"""

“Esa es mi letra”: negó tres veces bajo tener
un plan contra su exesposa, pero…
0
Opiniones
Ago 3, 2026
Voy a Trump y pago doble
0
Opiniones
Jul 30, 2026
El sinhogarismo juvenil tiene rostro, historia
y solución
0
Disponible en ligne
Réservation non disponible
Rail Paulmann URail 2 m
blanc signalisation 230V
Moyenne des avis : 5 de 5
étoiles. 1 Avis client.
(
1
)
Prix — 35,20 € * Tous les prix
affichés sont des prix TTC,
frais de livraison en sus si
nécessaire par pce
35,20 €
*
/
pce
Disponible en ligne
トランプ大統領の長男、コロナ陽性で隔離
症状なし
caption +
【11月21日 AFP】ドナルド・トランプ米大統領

"""

[WHAT TO WORK ON] Retype the listing from above, matching it exactly.

[FINISHED EXERCISE]
“Esa es mi letra”: negó tres veces bajo tener
un plan contra su exesposa, pero…
0
Opiniones
Ago 3, 2026
Voy a Trump y pago doble
0
Opiniones
Jul 30, 2026
El sinhogarismo juvenil tiene rostro, historia
y solución
0
Disponible en ligne
Réservation non disponible
Rail Paulmann URail 2 m
blanc signalisation 230V
Moyenne des avis : 5 de 5
étoiles. 1 Avis client.
(
1
)
Prix — 35,20 € * Tous les prix
affichés sont des prix TTC,
frais de livraison en sus si
nécessaire par pce
35,20 €
*
/
pce
Disponible en ligne
トランプ大統領の長男、コロナ陽性で隔離
症状なし
caption +
【11月21日 AFP】ドナルド・トランプ米大統領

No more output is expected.